When Craig McLellan, the CEO of ThinkOn, founded the company in 2013, he had three core principles in mind. First: All of the company’s cloud computing services would be easy to understand and simple to deliver. Second: They would be transparently priced, with no hidden charges. Third: They would be secure and well supported.
Today it’s clear that the company, based in Etobicoke, Ontario, has delivered on McLellan’s vision. A cloud services provider delivering IaaS solutions and data management services through a global channel network, ThinkOn works with more than 150 resellers; oversees and manages more than 100 petabytes of data (the exact volume cannot be disclosed); and provides the compute, network, and storage capabilities more than 1,500 organizations rely on.
Among these are the Canadian Federal Government, provincial and local agencies. The company also works with customers in highly regulated industries such as healthcare that must not only ensure their data remains in Canada, but that it complies with numerous requirements, including the sovereignty of all employees and networks.
We recently caught up with McLellan to learn why he feels it’s important to offer sovereign cloud services and to achieve the VMware Cloud Verified Sovereign Cloud distinction. We also took the opportunity to get his thoughts on how he sees the market for sovereign cloud services evolving.
“Our tagline at ThinkOn is ‘Where Data Thrives,’ but it’s more than a marketing message. It’s what we aspire to every day,” says McLellan. “In no area of our business is this more important than in our Canadian service delivery infrastructure. It’s entirely sovereign. We don’t rely on employees or organizations that reside outside of Canada to support it, and we’ve taken a number of steps because of our commitment to the Canadian Federal Government to ensure enhanced reliability and security. I would say that all Canadians are being served with our sovereign cloud.”
The role sovereignty plays
McLellan notes that organizations often fall for the misconception that the data they are trusting cloud providers with is managed and secured in a sovereign way; however, many hyperscale clouds rely on offshore resources for tasks even when the data remains at a domestic location. For that reason, he says, they are not sovereign.
“Organizations based in Canada must adhere to the laws of Canada,” he says. “True sovereignty is important because even our closest neighbors have regulations that completely contradict the privacy and data security laws we have in place in Canada and believe are important. If you look at the U.S., for example, data is monetized in ways we consider abhorrent. So why would you put your data at risk and not rely on the laws and regulations established in our own country to protect our people and their data?”
VMware plays an important role in this.
“We are very committed to the entire VMware stack, and as the company comes out with interesting and innovative technologies, we look for ways to complement our VMware-powered service data infrastructure,” adds McLellan. “VMware does not pass its designations around lightly and being VMware Cloud Verified and VMware Sovereign Cloud certified is valued by our customers.”

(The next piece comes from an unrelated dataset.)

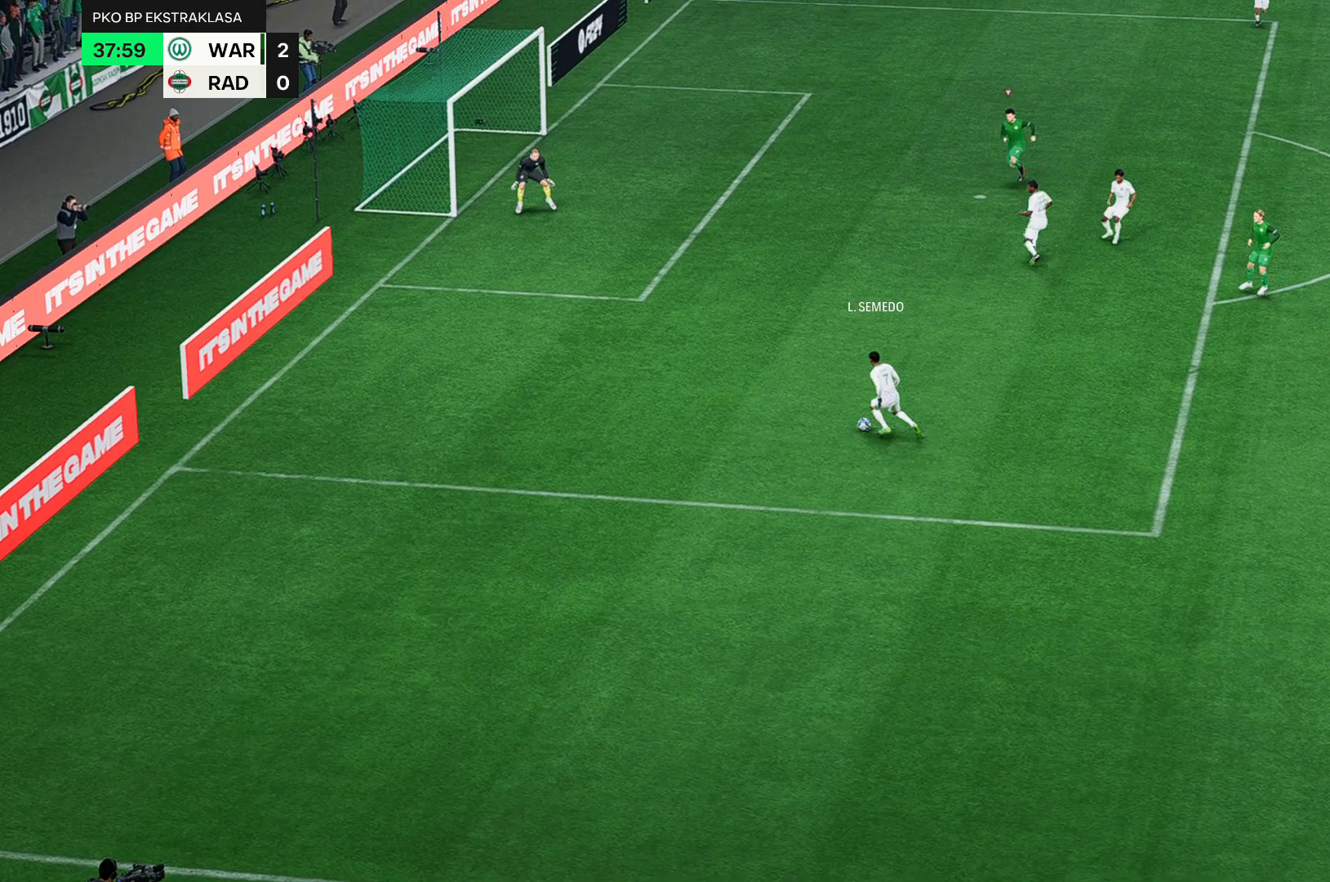
{"buttons": [], "left_stick": "right", "events": []}
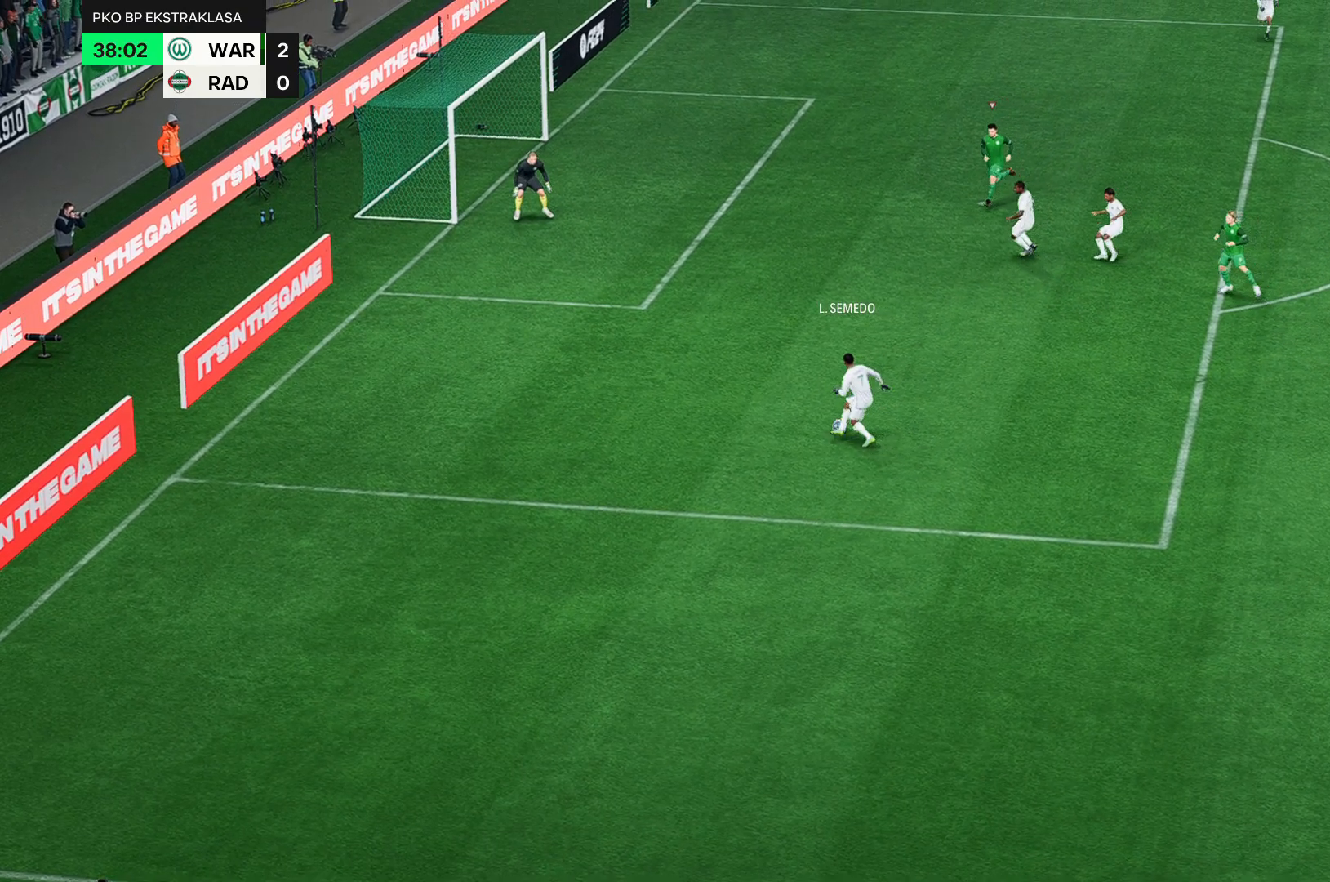
{"buttons": [], "left_stick": "right", "events": []}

Not surprisingly, McLellan believes more organizations will look for sovereign cloud solutions as they see their data abused or even stolen. He notes that this not only includes organizations in highly regulated industries like energy, financial services, healthcare, and telecommunications, but organizations across all industries.

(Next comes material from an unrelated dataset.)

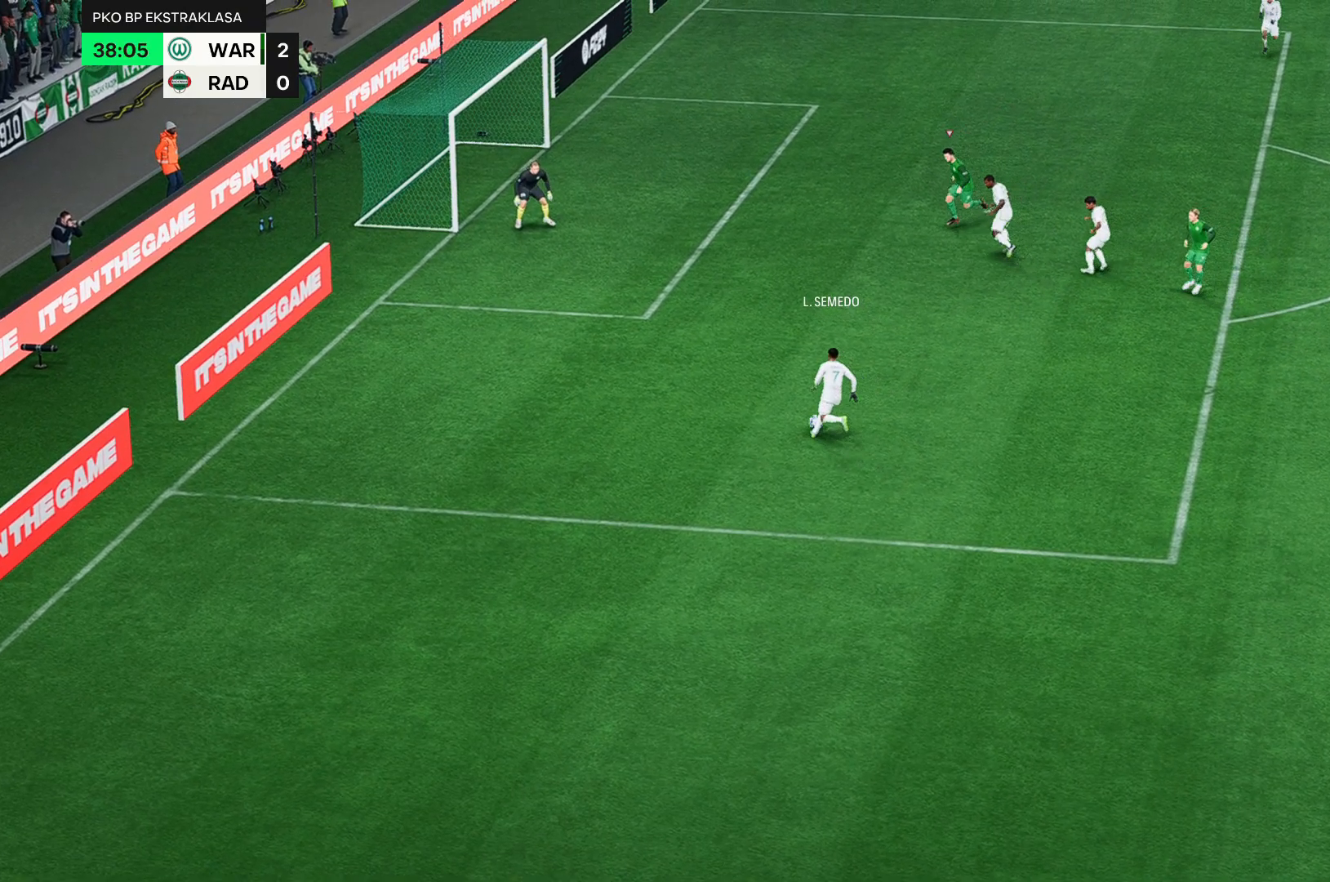
{"buttons": [], "left_stick": "right", "events": []}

This extends to any businesses in which customers want to be assured that their personally identifiable data is stored and safeguarded by organizations that must comply with the most stringent, local, regional, and national data protection regulations. Notably, this includes those that utilize or process individuals’ payment information such as retailers and e-commerce companies.

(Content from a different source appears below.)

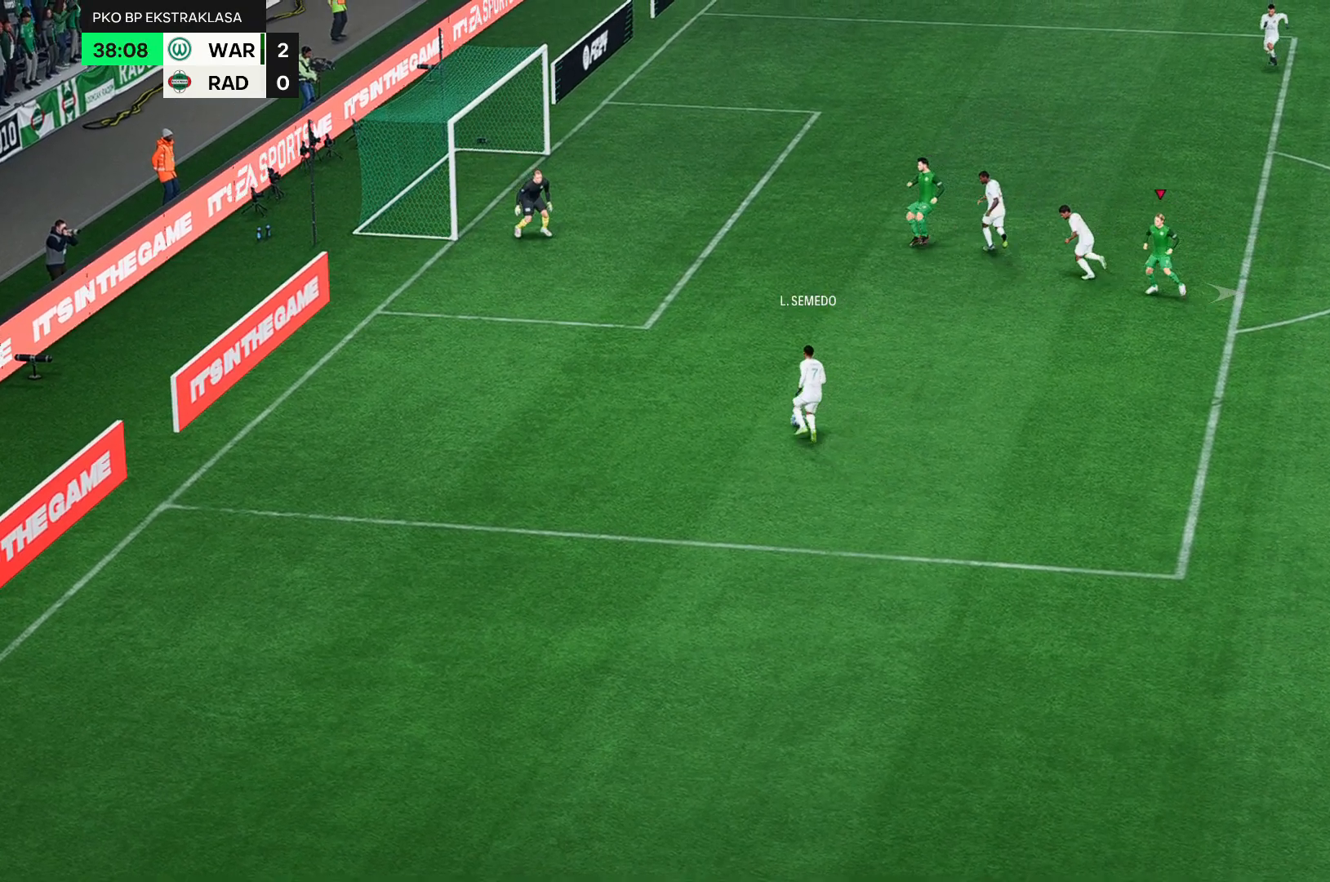
{"buttons": [], "left_stick": "right", "events": []}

“Some people equate data as an asset to oil, but I disagree with that comparison, because if someone steals your oil, you know it,” he says. “As the headlines reveal, most organizations don’t know when their data was taken or compromised until it’s too late. As more organizations face that reality, more will understand that if there are laws in place to protect their data, it behooves them to leverage infrastructure that aligns with them. At ThinkOn, we’ve made the commitment to align our offerings with the regulatory frameworks imposed on us by the people of Canada.”